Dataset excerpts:
******
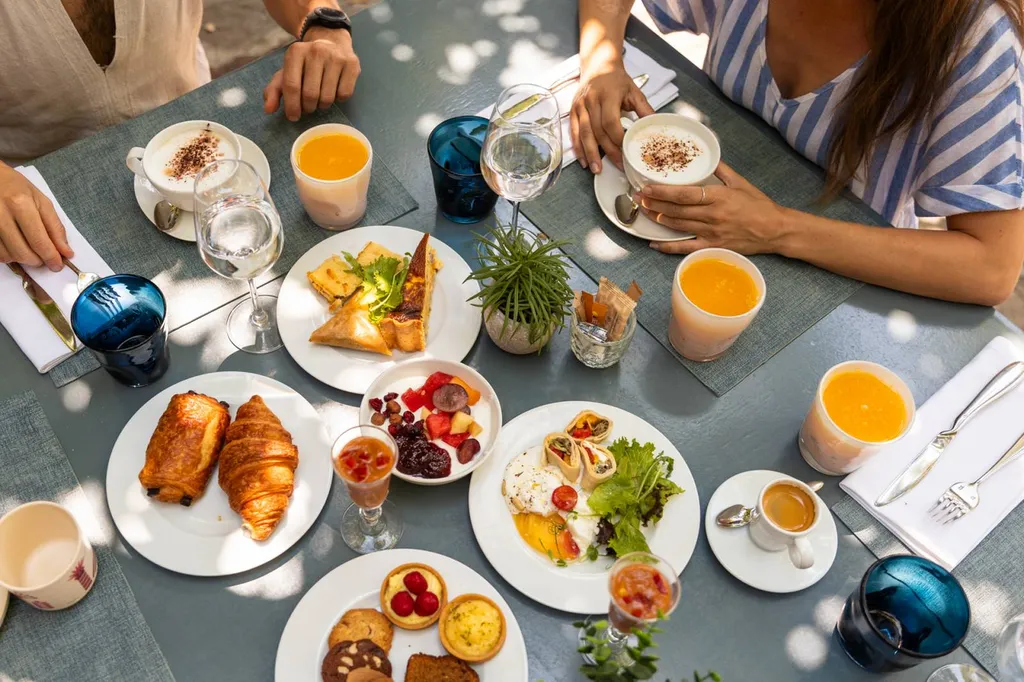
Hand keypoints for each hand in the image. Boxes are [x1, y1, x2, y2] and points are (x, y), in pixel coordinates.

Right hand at [0, 163, 72, 269]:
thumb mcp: (41, 201)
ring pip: (8, 256)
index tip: (57, 265)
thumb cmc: (16, 188)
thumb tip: (66, 252)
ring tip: (29, 248)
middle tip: (43, 257)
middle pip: (23, 253)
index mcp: (20, 204)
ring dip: (22, 259)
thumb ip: (55, 227)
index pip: (39, 241)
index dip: (51, 257)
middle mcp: (0, 215)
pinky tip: (14, 246)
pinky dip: (8, 255)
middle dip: (38, 260)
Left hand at [264, 27, 359, 120]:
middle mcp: (316, 51)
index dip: (291, 106)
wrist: (332, 42)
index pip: (291, 85)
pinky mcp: (352, 64)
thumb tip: (268, 110)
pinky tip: (334, 90)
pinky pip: (344, 94)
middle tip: (308, 107)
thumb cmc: (306, 63)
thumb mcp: (287, 72)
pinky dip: (338, 99)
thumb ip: (274, 91)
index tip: (293, 117)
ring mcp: (336, 57)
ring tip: (320, 98)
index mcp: (296, 52)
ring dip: (322, 105)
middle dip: (308, 107)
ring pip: (328, 97)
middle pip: (310, 94)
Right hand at [570, 59, 653, 172]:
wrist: (598, 65)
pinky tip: (583, 161)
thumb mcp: (634, 91)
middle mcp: (591, 100)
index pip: (610, 122)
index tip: (626, 151)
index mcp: (607, 95)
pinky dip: (578, 148)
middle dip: (608, 151)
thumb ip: (644, 109)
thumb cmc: (617, 80)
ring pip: (584, 134)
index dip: (617, 139)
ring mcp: (580, 106)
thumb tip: (655, 125)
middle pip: (598, 131)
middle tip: (618, 166)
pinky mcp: (573, 110)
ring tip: (597, 170)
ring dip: (591, 154)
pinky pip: (574, 132)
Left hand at [642, 162, 790, 254]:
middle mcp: (712, 215)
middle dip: (654, 203)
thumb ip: (721, 170)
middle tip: (638, 197)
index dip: (662, 191)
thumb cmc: (759, 205)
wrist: (775, 230)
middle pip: (676, 209)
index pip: (684, 194)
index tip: (647, 187)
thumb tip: (707, 156)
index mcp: (718, 196)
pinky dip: (668, 247)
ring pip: (677, 225)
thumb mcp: (741, 182)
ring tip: (644, 211)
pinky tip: (654, 244)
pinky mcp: (712, 247)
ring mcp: (711, 232)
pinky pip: (685, 248)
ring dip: (658, 219)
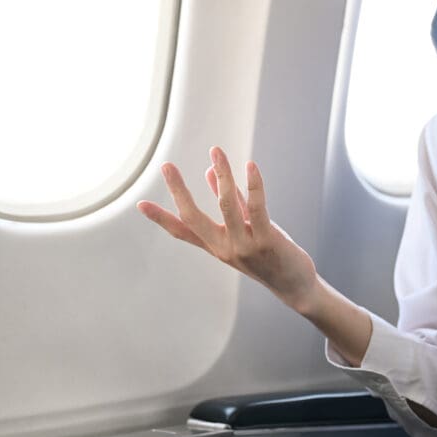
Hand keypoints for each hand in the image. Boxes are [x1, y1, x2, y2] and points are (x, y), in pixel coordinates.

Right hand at [137, 147, 319, 313]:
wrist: (295, 286)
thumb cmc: (270, 254)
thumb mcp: (245, 228)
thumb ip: (231, 201)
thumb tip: (212, 171)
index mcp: (216, 246)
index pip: (182, 232)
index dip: (160, 217)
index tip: (140, 204)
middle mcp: (224, 248)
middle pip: (193, 218)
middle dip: (178, 191)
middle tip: (166, 166)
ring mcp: (244, 245)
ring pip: (226, 205)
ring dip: (221, 174)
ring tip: (215, 150)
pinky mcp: (266, 240)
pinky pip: (256, 208)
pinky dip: (253, 184)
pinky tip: (250, 165)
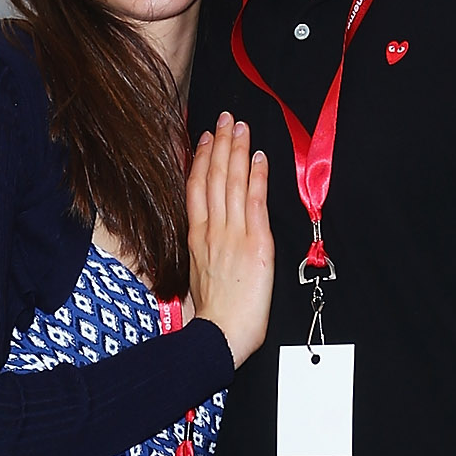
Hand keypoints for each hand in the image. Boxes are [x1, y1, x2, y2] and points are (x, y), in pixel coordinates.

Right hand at [187, 115, 272, 366]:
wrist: (219, 336)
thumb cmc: (212, 316)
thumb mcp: (197, 277)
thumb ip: (203, 252)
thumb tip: (205, 241)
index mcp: (196, 238)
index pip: (195, 189)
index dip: (199, 159)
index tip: (204, 138)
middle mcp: (212, 230)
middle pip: (213, 177)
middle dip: (219, 145)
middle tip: (226, 119)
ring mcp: (233, 234)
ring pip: (232, 183)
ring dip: (237, 151)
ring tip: (241, 128)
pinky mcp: (255, 243)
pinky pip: (255, 202)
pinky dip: (257, 177)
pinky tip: (259, 158)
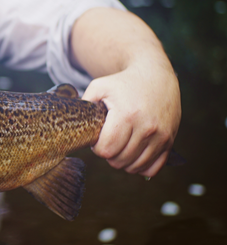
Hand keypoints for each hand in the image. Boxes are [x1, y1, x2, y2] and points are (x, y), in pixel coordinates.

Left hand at [82, 62, 180, 177]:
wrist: (155, 76)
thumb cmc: (123, 82)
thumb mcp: (99, 86)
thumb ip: (84, 104)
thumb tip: (74, 122)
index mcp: (127, 115)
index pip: (107, 150)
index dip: (97, 148)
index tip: (98, 138)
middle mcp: (147, 127)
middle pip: (119, 161)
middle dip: (109, 154)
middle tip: (108, 140)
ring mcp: (161, 136)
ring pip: (135, 167)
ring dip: (123, 161)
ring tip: (119, 146)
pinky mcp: (170, 141)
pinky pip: (153, 168)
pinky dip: (141, 166)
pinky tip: (133, 154)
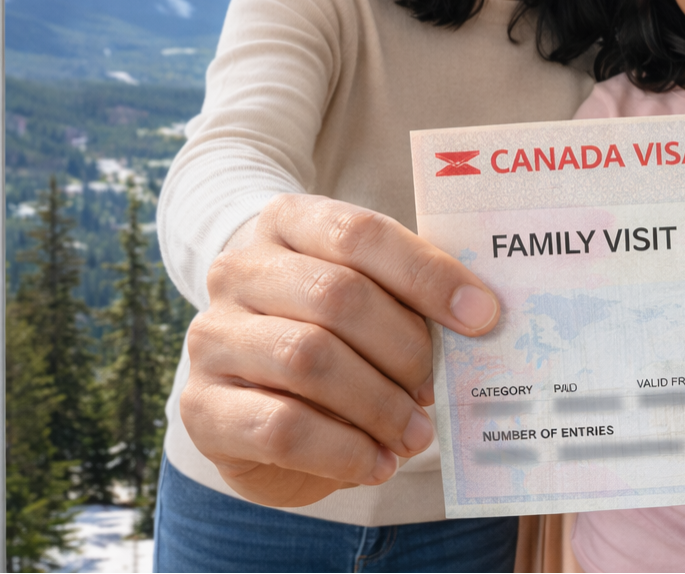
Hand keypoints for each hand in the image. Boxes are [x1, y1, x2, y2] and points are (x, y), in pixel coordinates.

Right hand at [180, 193, 500, 506]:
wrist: (254, 386)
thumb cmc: (334, 329)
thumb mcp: (371, 295)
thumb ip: (412, 295)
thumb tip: (481, 319)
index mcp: (288, 222)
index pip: (361, 235)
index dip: (427, 275)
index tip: (483, 316)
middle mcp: (239, 270)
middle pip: (337, 296)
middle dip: (404, 349)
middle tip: (436, 388)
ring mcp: (212, 337)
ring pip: (308, 360)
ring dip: (379, 405)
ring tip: (416, 433)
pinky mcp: (201, 407)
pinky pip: (282, 428)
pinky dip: (345, 450)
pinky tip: (378, 462)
******
Return every line above that contains the word "wrist".

• TASK SOLUTION:
wrist: (332, 42)
wrist: (598, 65)
wrist: (775, 230)
wrist: (295, 286)
wrist: (219, 336)
wrist: (155, 76)
wrist: (254, 386)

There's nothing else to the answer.